Mathematical modeling and nonstandard finite difference scheme analysis for the environmental and spillover transmissions of Avian Influenza A model
Published in Dynamical Systems, 2021
A. Feukouo Fossi, J. Lubuma, C. Tadmon, B. Tsanou
In the present study, motivated by the biological papers [9,18,28], we build on the baseline mathematical model in [14], extend it and focus on the important, yet neglected role of aerosol on the transmission of AIV. We achieve this by considering the indirect transmission through the incorporation of a compartment for the concentration of free-living avian influenza A viruses in the soil of the poultry farms, generated by aerosols. We neglect the human-to-human transmission of the avian influenza A, because it is very rare. However, knowing that poultry-to-human transmission is also rare, but devastating, the incorporation of an additional indirect transmission route allows us to account for the spillover infection of AIV from poultry and environment to humans. Moreover, since the avian influenza A does not cause typical clinical signs in the infected poultry, we assume on the one hand that the poultry remains in incubation period without being identified as sick but being capable of transmitting the virus from poultry to human. On the other hand, the culling effect of infected poultry is not considered as it is not easy to identify the infected poultry. The resulted model is deeply analysed both theoretically and computationally. From the analytical perspectives, we established the threshold dynamic of the system and transcritical bifurcation using Lyapunov-LaSalle [23], Poincaré-Bendixson techniques and centre manifold approximation, respectively.
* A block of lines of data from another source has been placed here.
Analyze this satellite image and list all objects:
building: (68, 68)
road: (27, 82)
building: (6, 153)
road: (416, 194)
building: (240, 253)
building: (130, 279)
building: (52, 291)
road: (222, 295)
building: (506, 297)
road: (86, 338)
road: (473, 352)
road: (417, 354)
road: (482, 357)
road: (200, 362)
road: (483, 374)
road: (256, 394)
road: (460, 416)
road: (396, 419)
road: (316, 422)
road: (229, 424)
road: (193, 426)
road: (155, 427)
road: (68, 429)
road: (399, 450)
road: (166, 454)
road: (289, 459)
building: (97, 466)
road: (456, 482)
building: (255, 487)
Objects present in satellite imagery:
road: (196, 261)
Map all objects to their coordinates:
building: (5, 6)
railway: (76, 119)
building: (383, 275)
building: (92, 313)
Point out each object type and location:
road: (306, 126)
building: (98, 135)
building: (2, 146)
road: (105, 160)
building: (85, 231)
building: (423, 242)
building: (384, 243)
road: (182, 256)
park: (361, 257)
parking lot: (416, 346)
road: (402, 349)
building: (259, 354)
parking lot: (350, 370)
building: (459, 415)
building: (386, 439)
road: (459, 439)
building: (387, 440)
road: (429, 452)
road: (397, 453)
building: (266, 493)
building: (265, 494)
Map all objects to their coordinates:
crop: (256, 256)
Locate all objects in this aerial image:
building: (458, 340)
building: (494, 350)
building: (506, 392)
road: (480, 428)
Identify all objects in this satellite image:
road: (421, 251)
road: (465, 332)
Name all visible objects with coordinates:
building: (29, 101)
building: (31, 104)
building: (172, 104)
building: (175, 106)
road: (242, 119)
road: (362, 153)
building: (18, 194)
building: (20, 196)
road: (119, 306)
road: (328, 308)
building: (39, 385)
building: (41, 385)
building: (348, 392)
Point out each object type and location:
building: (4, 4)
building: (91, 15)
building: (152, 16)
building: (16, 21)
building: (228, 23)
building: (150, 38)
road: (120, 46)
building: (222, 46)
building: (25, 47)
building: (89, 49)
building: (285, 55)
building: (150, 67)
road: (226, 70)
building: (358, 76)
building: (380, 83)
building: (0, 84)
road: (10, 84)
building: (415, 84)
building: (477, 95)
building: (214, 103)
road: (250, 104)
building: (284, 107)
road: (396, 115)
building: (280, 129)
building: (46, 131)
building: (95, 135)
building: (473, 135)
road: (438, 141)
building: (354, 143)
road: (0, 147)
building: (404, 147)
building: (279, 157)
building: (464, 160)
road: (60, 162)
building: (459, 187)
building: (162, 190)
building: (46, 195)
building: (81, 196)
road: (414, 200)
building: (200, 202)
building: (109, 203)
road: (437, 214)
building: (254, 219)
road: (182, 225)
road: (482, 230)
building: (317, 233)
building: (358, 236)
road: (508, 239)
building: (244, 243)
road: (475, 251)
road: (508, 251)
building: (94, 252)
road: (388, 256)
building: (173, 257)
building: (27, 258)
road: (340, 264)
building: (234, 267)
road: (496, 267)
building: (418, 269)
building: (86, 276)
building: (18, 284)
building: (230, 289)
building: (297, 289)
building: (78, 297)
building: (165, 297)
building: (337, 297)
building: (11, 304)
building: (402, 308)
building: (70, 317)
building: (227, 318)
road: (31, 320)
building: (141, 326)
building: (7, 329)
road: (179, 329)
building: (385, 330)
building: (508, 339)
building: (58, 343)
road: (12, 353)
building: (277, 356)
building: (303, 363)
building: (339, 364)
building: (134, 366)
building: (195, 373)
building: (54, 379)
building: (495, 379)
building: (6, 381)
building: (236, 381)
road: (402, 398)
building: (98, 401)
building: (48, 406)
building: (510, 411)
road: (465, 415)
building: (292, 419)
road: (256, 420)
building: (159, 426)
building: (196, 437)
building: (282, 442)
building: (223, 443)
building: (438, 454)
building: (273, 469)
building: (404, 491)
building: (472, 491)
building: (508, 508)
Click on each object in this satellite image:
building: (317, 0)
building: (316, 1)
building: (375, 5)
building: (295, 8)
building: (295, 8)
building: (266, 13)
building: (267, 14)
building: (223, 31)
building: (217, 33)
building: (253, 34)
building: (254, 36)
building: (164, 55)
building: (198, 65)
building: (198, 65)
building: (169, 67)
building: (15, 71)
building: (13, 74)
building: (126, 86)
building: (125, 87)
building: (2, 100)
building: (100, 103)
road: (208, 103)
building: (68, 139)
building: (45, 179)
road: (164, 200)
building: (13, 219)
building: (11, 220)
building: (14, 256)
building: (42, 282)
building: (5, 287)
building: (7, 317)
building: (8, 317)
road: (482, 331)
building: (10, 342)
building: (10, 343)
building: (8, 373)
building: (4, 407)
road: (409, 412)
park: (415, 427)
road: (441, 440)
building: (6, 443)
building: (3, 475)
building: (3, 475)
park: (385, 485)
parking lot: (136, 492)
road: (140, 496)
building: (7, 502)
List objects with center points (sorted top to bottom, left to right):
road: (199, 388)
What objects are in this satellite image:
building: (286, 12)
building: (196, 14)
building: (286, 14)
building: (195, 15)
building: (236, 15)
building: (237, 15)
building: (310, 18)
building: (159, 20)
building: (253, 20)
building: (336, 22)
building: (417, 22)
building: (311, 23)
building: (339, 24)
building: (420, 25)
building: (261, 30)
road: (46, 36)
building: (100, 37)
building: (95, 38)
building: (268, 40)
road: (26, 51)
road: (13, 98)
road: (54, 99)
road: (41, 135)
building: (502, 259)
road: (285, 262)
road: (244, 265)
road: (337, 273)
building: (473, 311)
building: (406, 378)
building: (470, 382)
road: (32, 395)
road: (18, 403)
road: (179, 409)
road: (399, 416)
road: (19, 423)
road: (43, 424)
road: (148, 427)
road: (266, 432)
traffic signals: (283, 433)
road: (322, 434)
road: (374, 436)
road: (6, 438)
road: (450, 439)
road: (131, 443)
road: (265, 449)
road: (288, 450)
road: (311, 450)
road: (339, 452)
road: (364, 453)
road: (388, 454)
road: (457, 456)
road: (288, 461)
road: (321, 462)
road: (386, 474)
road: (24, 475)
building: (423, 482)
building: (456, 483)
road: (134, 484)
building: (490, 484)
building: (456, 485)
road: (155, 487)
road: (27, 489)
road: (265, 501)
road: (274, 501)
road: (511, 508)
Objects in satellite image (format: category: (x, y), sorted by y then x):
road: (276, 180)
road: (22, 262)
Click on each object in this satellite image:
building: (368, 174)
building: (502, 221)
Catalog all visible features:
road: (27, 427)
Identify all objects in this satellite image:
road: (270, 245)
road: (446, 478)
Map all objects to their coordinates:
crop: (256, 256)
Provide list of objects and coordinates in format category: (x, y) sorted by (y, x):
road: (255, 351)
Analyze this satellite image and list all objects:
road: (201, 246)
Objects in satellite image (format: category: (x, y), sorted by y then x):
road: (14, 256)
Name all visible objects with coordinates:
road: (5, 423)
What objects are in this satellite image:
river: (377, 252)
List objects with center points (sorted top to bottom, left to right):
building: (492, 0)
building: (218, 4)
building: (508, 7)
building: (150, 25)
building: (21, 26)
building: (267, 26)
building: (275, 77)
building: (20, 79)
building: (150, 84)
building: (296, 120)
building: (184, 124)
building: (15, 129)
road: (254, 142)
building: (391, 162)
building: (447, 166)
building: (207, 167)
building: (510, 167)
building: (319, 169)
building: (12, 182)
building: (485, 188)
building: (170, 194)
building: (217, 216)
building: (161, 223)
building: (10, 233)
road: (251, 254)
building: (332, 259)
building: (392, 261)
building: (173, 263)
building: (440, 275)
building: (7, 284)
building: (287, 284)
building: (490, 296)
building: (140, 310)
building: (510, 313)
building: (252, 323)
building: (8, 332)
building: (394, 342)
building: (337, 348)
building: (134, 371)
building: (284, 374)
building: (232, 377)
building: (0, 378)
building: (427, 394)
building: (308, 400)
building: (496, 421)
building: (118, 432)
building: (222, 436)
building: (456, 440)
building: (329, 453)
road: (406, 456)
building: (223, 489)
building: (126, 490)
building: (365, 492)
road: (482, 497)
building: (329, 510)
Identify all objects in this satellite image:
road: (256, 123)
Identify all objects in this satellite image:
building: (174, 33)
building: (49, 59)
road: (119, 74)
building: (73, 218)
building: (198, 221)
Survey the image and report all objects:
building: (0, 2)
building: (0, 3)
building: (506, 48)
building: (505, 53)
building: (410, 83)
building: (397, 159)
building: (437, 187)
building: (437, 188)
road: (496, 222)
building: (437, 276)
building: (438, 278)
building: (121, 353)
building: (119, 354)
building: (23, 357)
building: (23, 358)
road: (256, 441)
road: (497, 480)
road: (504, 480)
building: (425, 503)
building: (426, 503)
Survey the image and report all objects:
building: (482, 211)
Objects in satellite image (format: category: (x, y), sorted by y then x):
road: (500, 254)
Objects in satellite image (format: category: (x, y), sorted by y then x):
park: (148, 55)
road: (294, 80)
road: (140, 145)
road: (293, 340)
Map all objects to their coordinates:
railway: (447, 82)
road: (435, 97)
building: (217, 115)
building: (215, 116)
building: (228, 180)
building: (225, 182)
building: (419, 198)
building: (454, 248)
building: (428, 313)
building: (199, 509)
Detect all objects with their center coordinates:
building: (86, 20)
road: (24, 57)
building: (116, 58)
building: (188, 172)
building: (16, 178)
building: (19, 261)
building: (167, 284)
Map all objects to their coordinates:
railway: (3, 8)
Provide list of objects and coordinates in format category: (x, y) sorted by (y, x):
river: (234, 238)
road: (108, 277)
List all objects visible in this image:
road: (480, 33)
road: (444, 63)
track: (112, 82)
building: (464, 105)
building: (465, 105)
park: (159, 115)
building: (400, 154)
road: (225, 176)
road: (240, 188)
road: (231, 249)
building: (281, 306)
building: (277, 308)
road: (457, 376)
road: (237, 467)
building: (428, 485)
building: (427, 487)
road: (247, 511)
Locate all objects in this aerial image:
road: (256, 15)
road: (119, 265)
Since the model is highly non-linear, as usual it can not be solved explicitly. Worse still, the powerful classical Runge–Kutta method failed to preserve the positivity of solutions [1,2]. Therefore, we overcome this by designing a non-standard finite difference scheme which is dynamically consistent with the continuous model [1,10,13,24–27] and used it to illustrate the theoretical results and assess the role of the spillover and environmental transmissions of Avian Influenza A.